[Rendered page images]
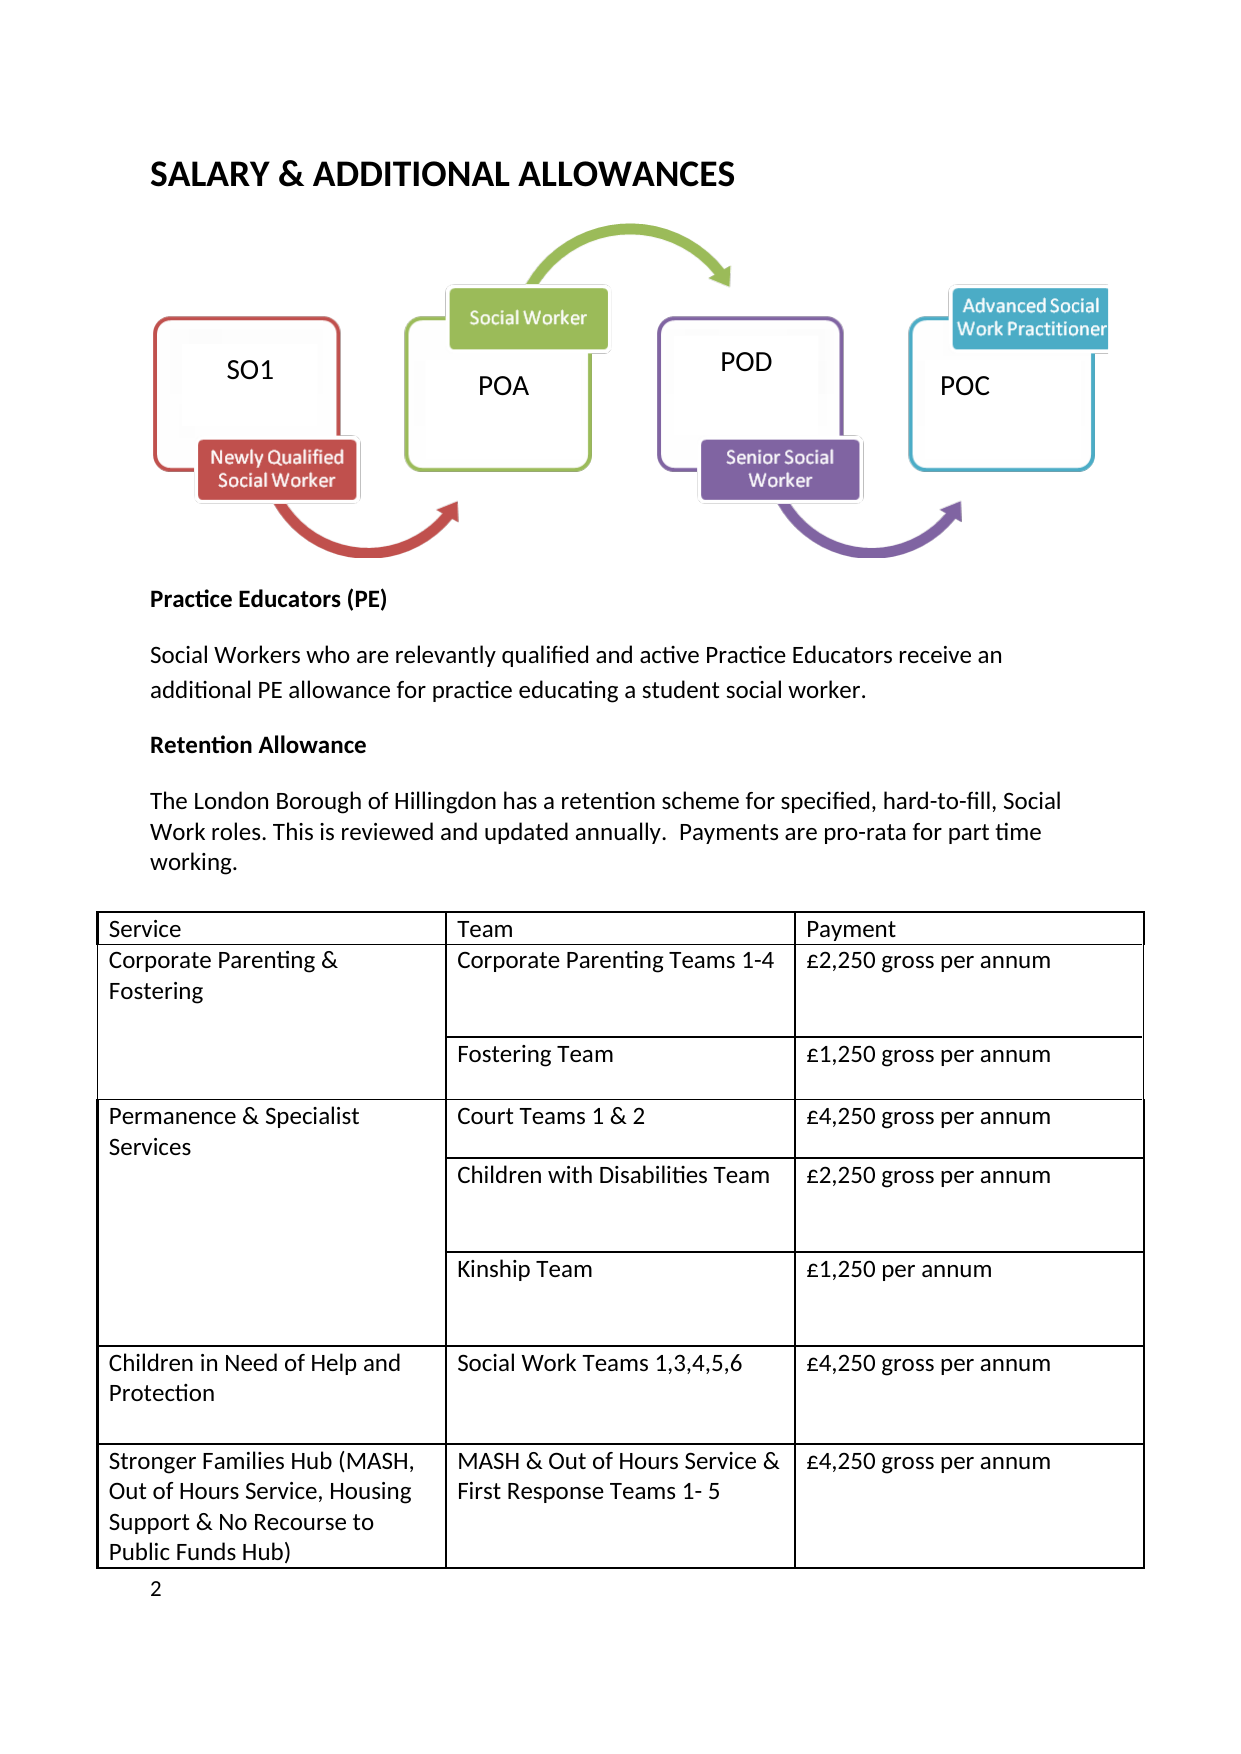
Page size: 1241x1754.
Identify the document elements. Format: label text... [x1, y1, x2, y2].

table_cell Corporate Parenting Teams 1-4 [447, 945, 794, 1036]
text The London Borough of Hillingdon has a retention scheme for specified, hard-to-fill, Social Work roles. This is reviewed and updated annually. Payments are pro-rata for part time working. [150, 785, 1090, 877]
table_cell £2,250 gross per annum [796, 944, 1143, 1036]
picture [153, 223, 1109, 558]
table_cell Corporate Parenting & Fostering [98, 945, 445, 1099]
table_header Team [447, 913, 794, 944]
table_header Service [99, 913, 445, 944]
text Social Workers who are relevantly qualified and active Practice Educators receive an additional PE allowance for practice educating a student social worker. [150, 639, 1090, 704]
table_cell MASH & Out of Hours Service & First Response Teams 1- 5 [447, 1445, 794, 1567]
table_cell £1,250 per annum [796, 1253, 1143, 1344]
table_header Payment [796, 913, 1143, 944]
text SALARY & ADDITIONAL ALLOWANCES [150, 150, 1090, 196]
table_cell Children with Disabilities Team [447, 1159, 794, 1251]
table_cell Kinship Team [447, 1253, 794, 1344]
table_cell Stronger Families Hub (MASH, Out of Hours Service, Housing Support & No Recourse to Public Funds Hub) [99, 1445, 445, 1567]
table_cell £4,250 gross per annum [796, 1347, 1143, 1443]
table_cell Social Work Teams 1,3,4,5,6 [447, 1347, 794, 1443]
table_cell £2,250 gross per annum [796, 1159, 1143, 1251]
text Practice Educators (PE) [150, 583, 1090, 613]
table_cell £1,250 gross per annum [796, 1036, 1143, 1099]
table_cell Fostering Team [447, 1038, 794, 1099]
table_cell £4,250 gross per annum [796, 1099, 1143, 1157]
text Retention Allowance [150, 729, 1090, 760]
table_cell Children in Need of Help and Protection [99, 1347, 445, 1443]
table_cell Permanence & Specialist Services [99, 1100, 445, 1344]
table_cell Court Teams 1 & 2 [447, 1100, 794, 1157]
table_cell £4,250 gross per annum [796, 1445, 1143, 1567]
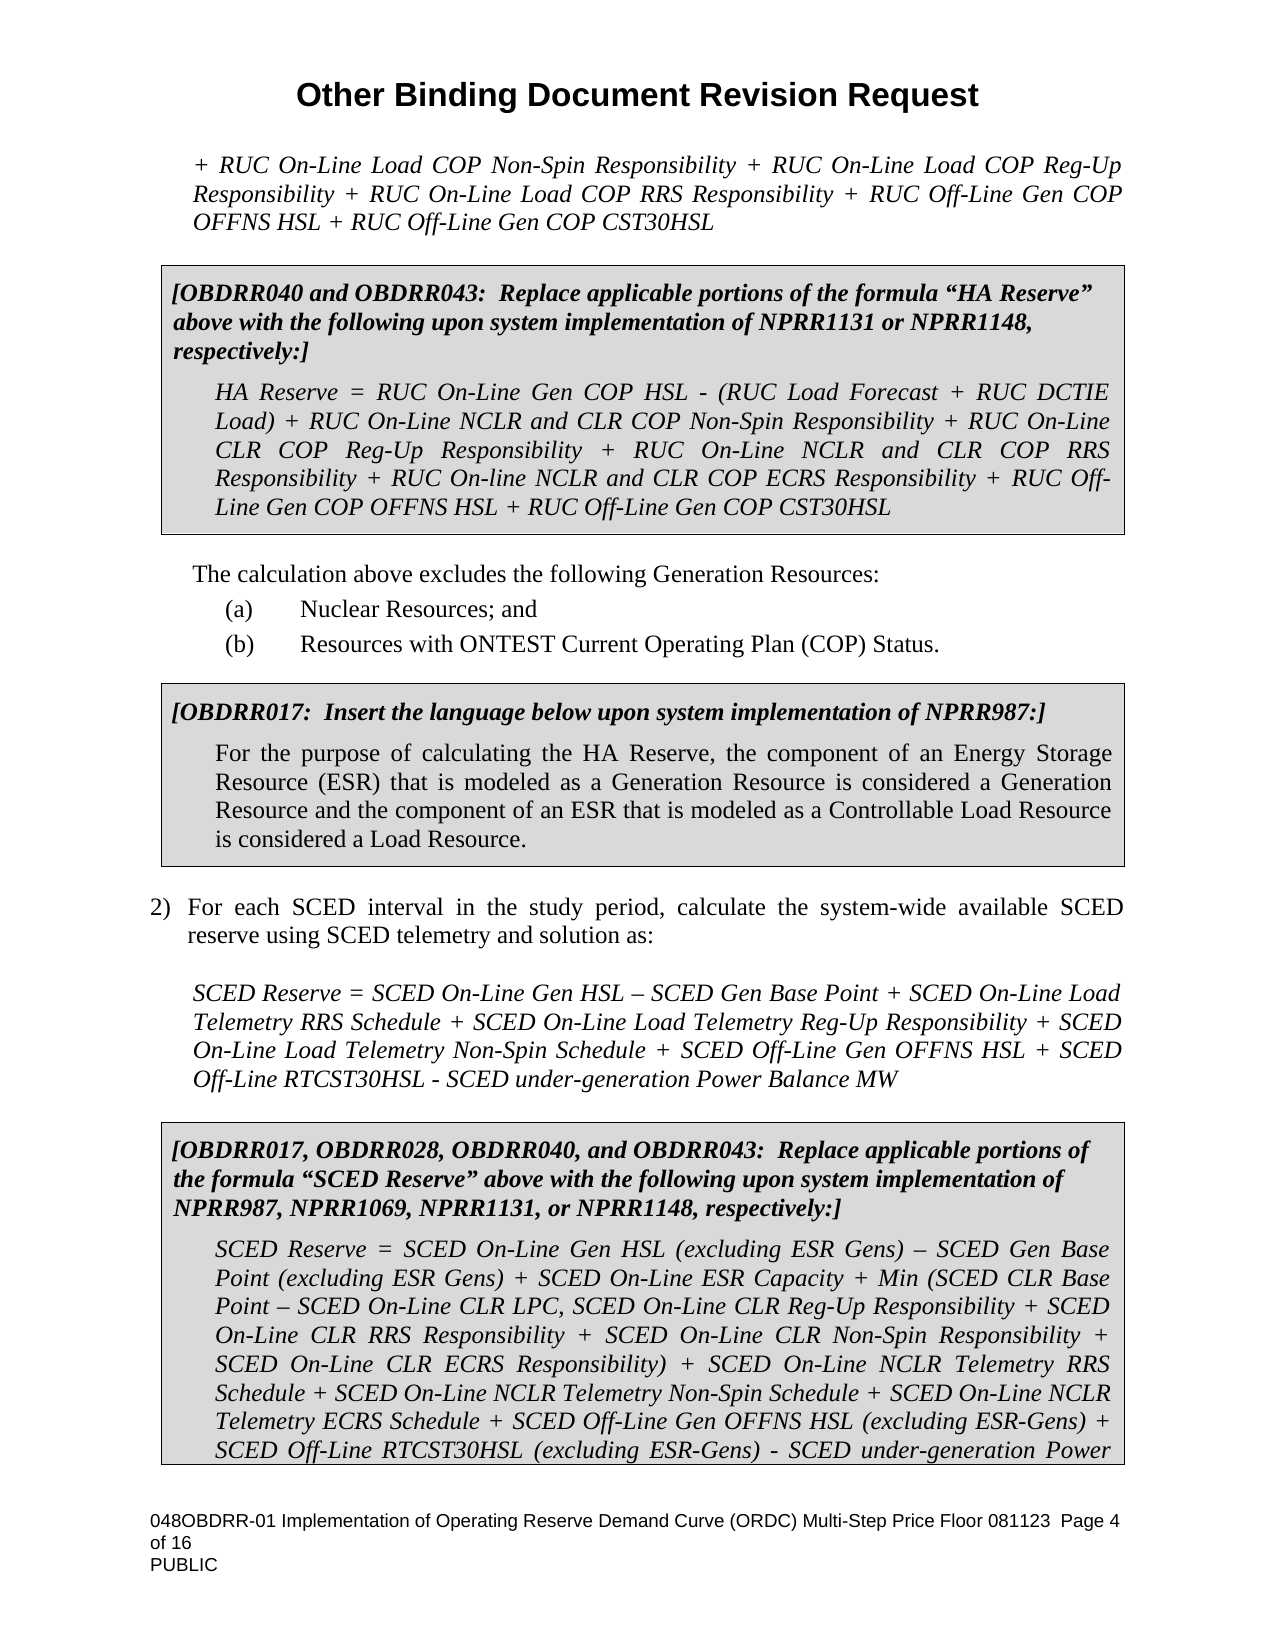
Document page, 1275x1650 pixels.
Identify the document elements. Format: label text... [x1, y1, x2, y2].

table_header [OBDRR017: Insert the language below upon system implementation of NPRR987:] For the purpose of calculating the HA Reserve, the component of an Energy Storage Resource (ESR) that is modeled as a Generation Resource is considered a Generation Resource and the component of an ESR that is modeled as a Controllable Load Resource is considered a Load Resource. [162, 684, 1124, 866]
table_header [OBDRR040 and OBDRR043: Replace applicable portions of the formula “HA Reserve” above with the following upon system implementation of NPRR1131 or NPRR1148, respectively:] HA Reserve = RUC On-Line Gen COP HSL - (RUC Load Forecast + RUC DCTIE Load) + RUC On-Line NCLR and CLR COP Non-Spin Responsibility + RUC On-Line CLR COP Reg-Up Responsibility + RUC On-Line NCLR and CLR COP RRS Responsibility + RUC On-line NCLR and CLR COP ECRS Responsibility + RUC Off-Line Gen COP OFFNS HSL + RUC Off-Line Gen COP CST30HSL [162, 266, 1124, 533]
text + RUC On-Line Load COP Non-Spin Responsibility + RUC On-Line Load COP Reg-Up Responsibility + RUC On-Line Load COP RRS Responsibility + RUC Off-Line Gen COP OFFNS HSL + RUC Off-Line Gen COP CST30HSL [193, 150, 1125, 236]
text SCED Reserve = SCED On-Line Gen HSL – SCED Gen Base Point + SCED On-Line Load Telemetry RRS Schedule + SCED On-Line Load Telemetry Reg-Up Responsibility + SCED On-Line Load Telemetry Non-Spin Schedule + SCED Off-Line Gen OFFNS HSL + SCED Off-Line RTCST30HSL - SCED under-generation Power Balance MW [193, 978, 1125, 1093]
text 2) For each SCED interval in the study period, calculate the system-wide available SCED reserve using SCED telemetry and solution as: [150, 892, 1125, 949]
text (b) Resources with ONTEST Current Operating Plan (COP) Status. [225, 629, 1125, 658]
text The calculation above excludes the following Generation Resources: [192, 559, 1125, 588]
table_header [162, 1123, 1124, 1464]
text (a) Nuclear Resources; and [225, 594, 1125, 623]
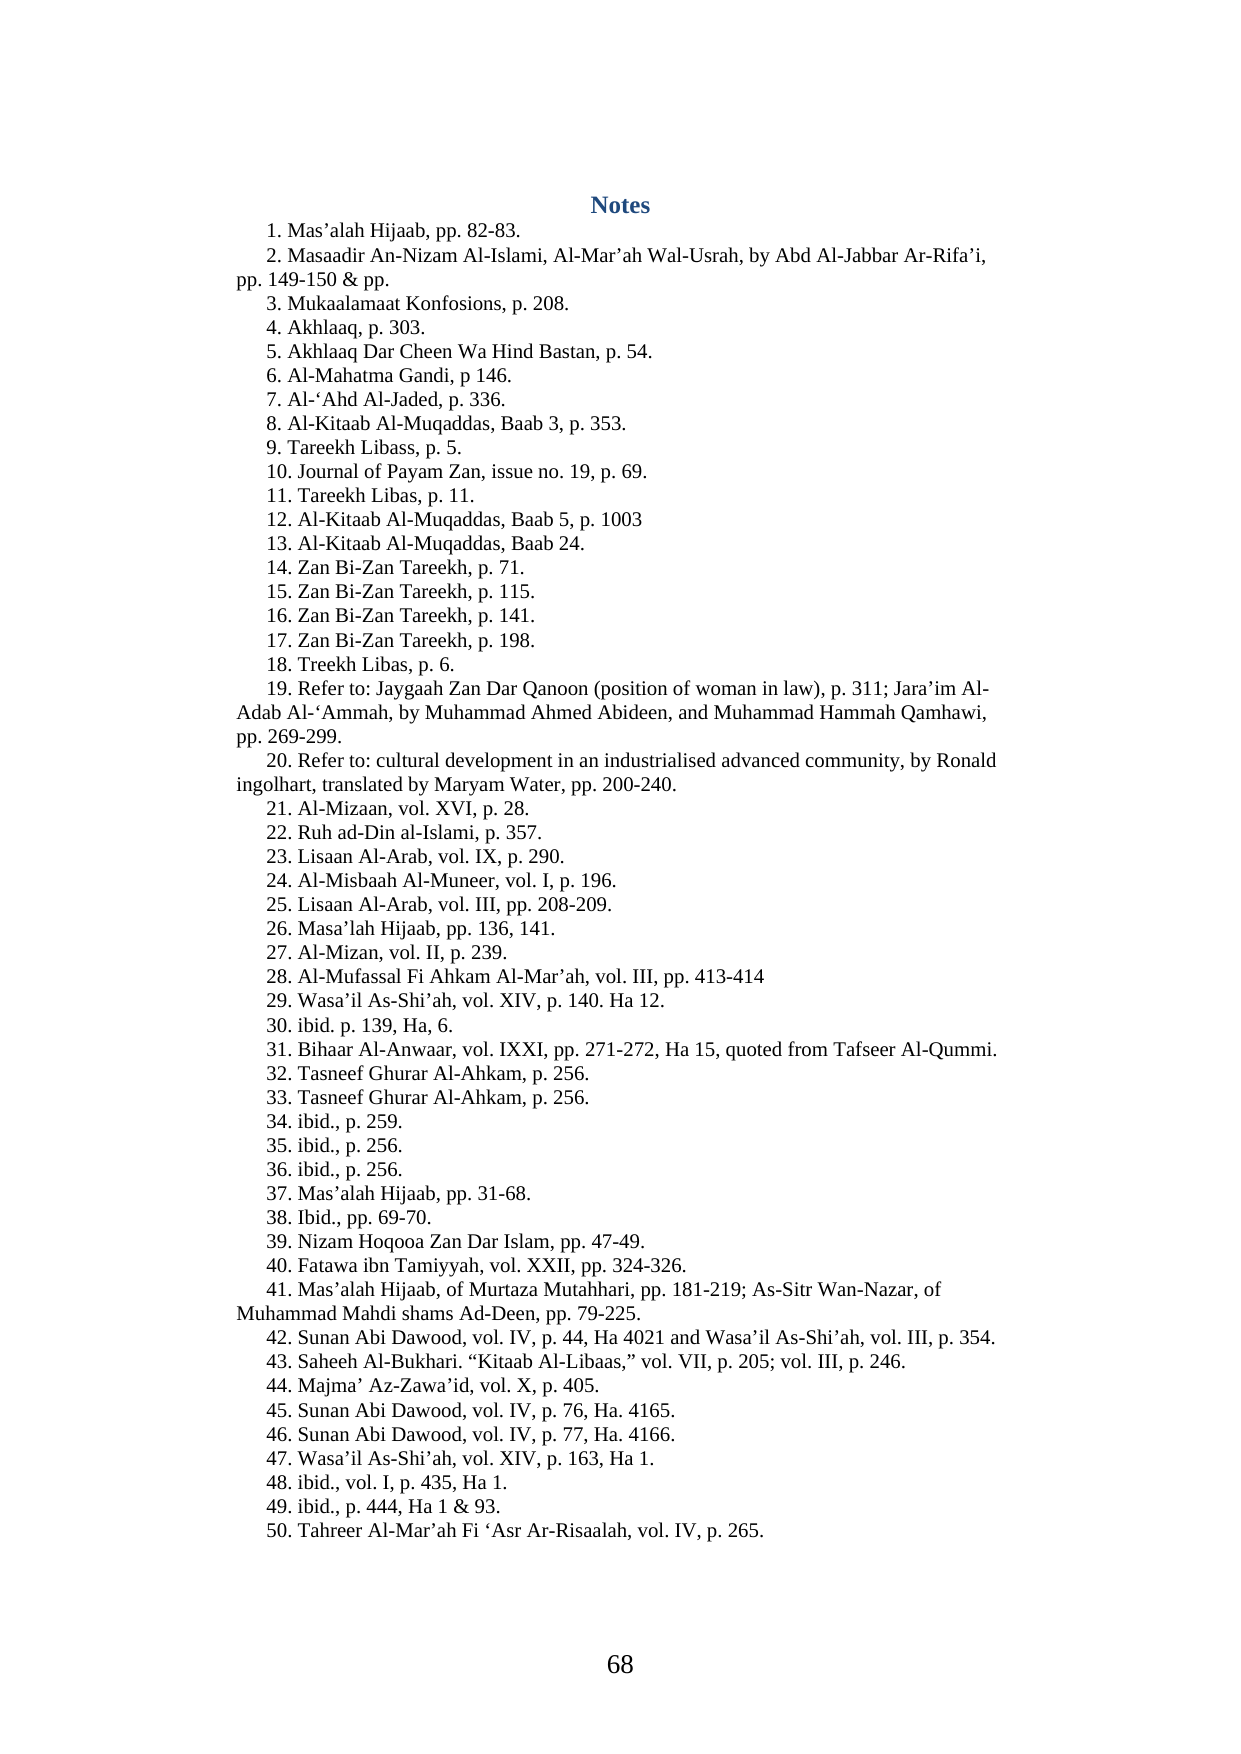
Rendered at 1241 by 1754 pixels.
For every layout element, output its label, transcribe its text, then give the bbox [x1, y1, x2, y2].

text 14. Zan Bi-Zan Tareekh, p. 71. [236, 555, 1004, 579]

Description of the task: Where a line of the data contains "Parenting", copy that line.

Answer space:
table_cell Corporate Parenting Teams 1-4 [447, 945, 794, 1036]
table_cell Corporate Parenting & Fostering [98, 945, 445, 1099]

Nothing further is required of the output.